Enabling LFA within the IGP is an FRR mechanism that can be used on all three SR LSP configurations. LFA uses a neighbor as a next-hop backup path if the primary traffic path fails, with three variations: loop-free alternate (LFA), remote-LFA (R-LFA) and topology-independent LFA (TI-LFA).

Loop-Free Alternate

LFA defaults to selecting the backup next hop directly adjacent to the node computing the LFA.

To protect against a link failure, the backup next hop chosen by LFA can include the primary shortest path next-hop node but not the link that connects the local router with that primary shortest path next-hop node. To protect against node failure, the shortest path to the next-hop node cannot be included in the backup selection. Figure 1 illustrates this concept, with all link costs being identical in the illustration.

Figure 1: LFA example.

CLICK TO ENLARGE

Remote-LFA

R-LFA is used when LFA cannot provide a backup through a directly connected neighbor. Instead, R-LFA creates a logical neighbor to the node running the LFA calculation to serve as a suitable backup route in case of a link or node failure.

An R-LFA neighbor must be reachable through the IGP using the shortest path SR LSP that does not traverse the protected link. It must also forward packets toward their destination after exiting the SR tunnel without tracking back through the originating node.

It is important to mention that determining the tunnel endpoint requires calculating the extended P-Space and Q-Space, with the intersection of these spaces indicating a suitable tunnel endpoint.

Figure 2 illustrates a scenario in which an R-LFA is necessary because of the absence of LFA backup options. In the figure, all link costs are uniform.

Figure 2: R-LFA example.

CLICK TO ENLARGE

Topology-Independent LFA

During network failures, traffic is rerouted to a predetermined FRR path to address the issue immediately.

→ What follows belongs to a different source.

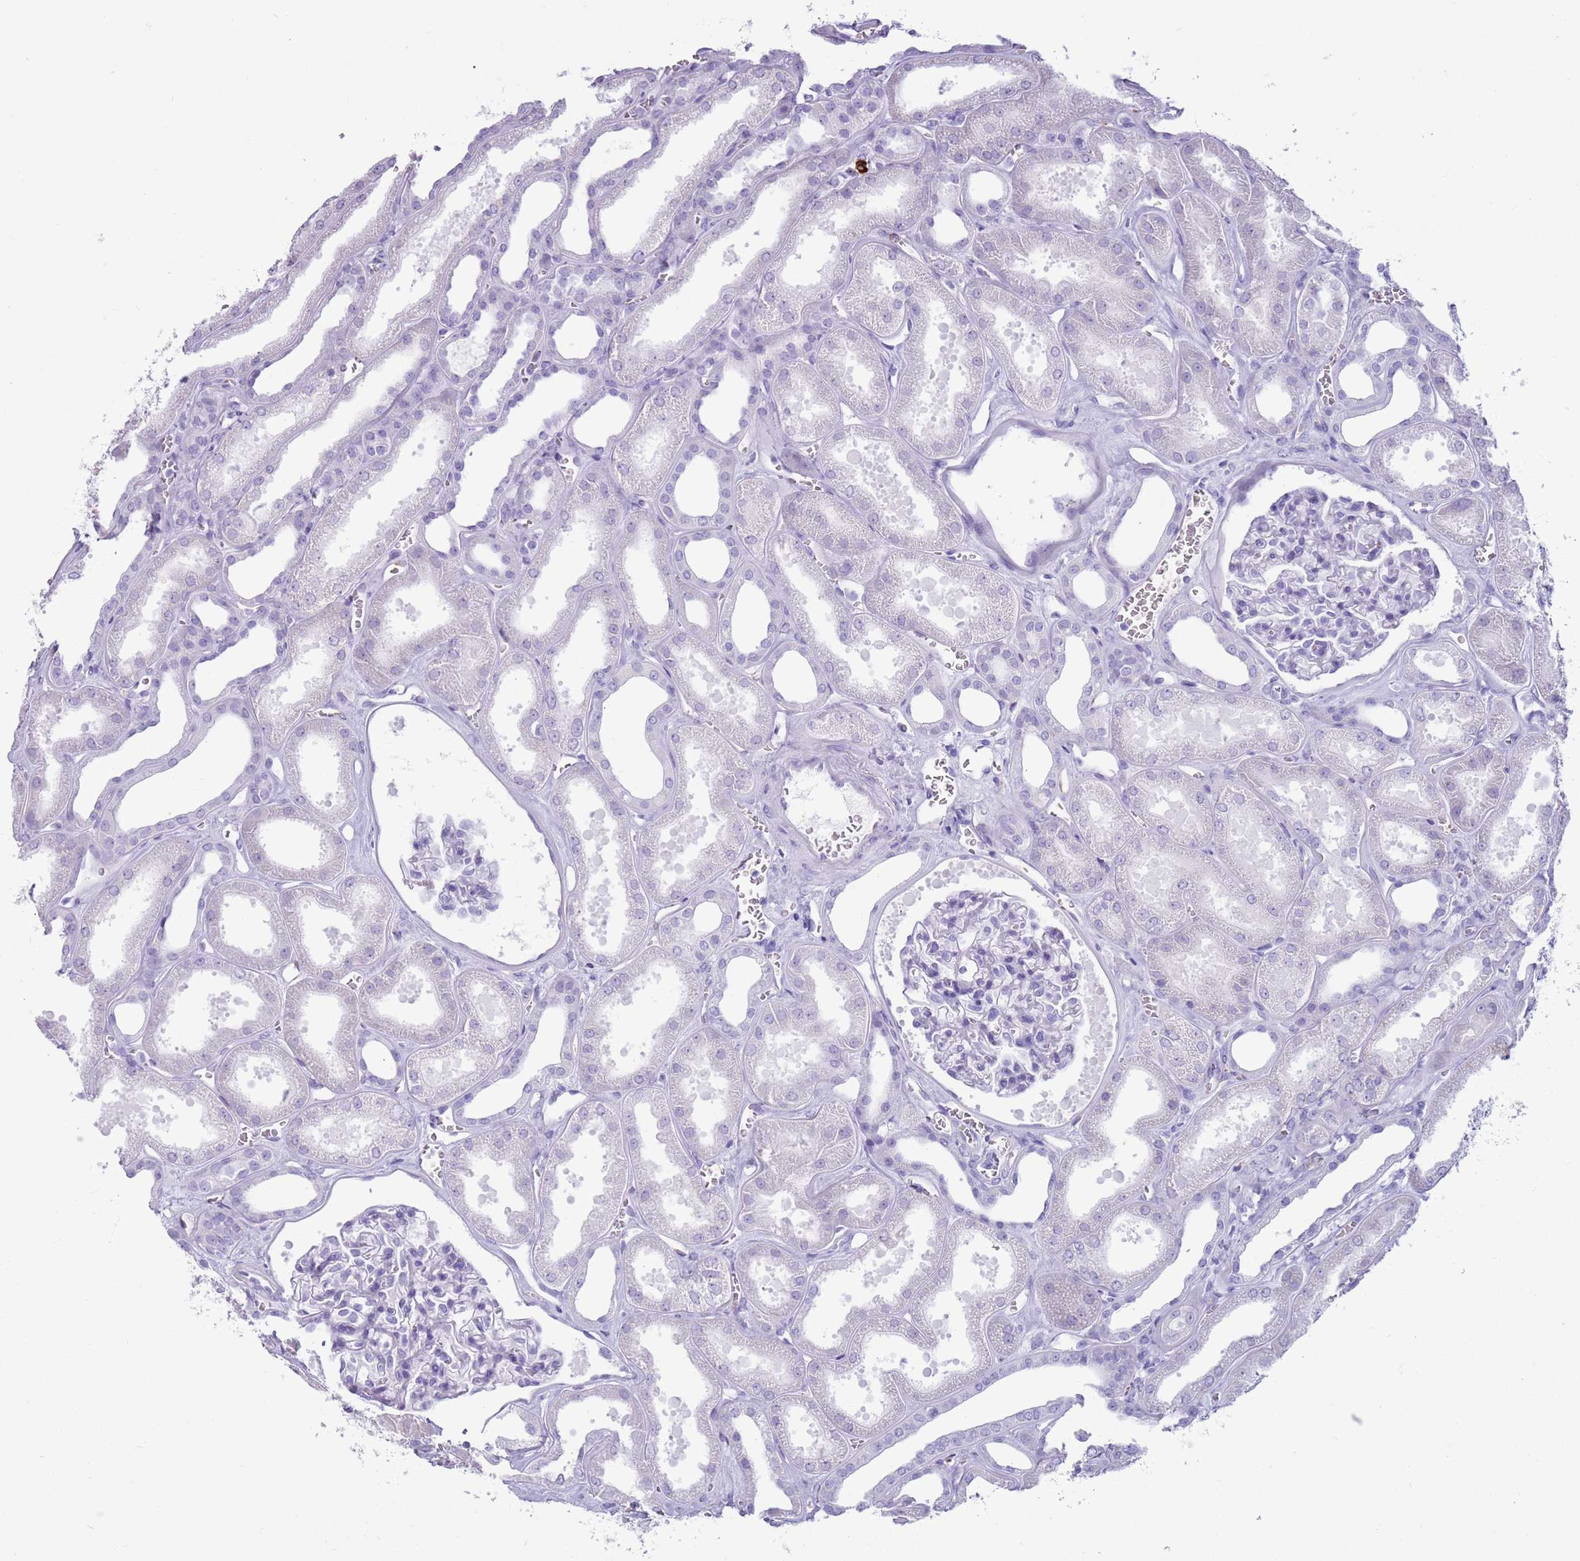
{"staining": {"intensity": "negative", "quantity": "none", "location": "none"}, "tissue": "kidney", "cell_type": "Cells in glomeruli", "image_type": "normal", "snomed": [{"axis": "morphology", "description": "Normal tissue, NOS"}, {"axis": "morphology", "description": "Adenocarcinoma, NOS"}, {"axis": "topography", "description": "Kidney"}], "caption": "Photomicrograph shows no protein staining in cells in glomeruli of normal kidney.", "gene": "ENSG00000263020", "patient": {"sex": "female", "age": 68}}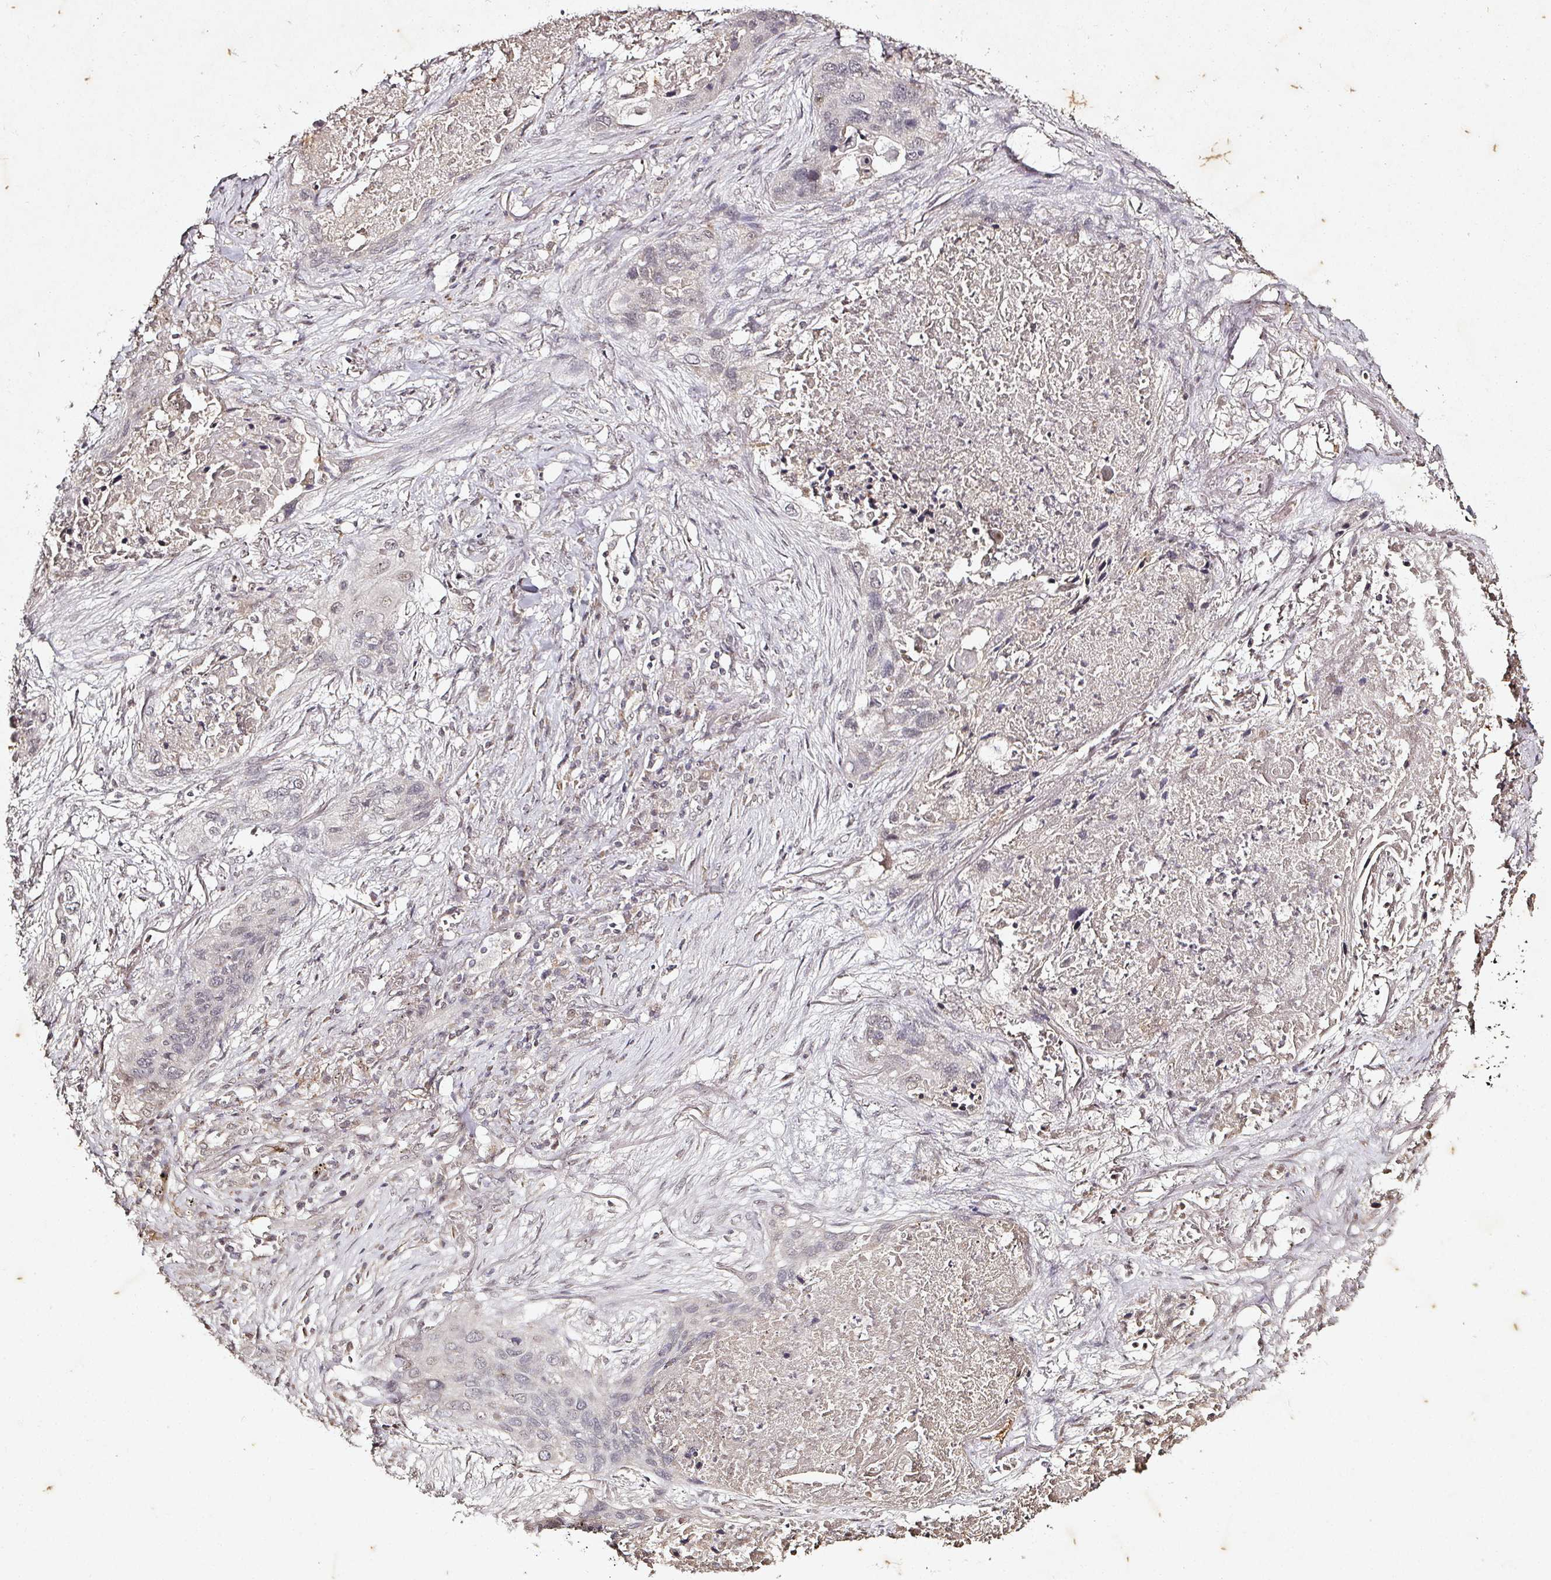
{"staining": {"intensity": "negative", "quantity": "none", "location": "none"}, "tissue": "lung cancer", "cell_type": "Tumor cells", "image_type": "cancer", "snomed": [{"axis": "morphology", "description": "Squamous cell carcinoma, NOS"}, {"axis": "topography", "description": "Lung"}], "caption": "An image of human squamous cell carcinoma (lung) is negative for staining in tumor cells.", "gene": "CAPN5", "patient": {"sex": "female", "age": 63}}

Following traffic rerouting and the reconvergence of the IGP, traffic then shifts to the newly identified shortest IGP path. However, the paths chosen for immediate network repair, such as those identified in LFA and R-LFA, might differ from the optimal IGP path determined after network reconvergence. This discrepancy can lead to traffic being rerouted multiple times.

TI-LFA sees that the selected backup path aligns with the optimal IGP path post-reconvergence, minimizing the need for multiple switches.

Figure 3 illustrates a scenario in which the LFA-calculated default backup, typically the best choice when both LFA and R-LFA backups are available, does not align with the IGP path after reconvergence.

Figure 3: TI-LFA example 1.

CLICK TO ENLARGE

Conversely, Figure 4 shows how implementing TI-LFA influences the selection of an R-LFA backup over an LFA backup, which would be the default preference without TI-LFA. This results in the R-LFA backup matching the IGP path after reconvergence, seeing that there is only the initial switch to the backup path.

Figure 4: TI-LFA example 2.

CLICK TO ENLARGE

Test Setup

The test design replicates a typical utility that utilizes private OT networks that transfer communications from substations to control center operating environments.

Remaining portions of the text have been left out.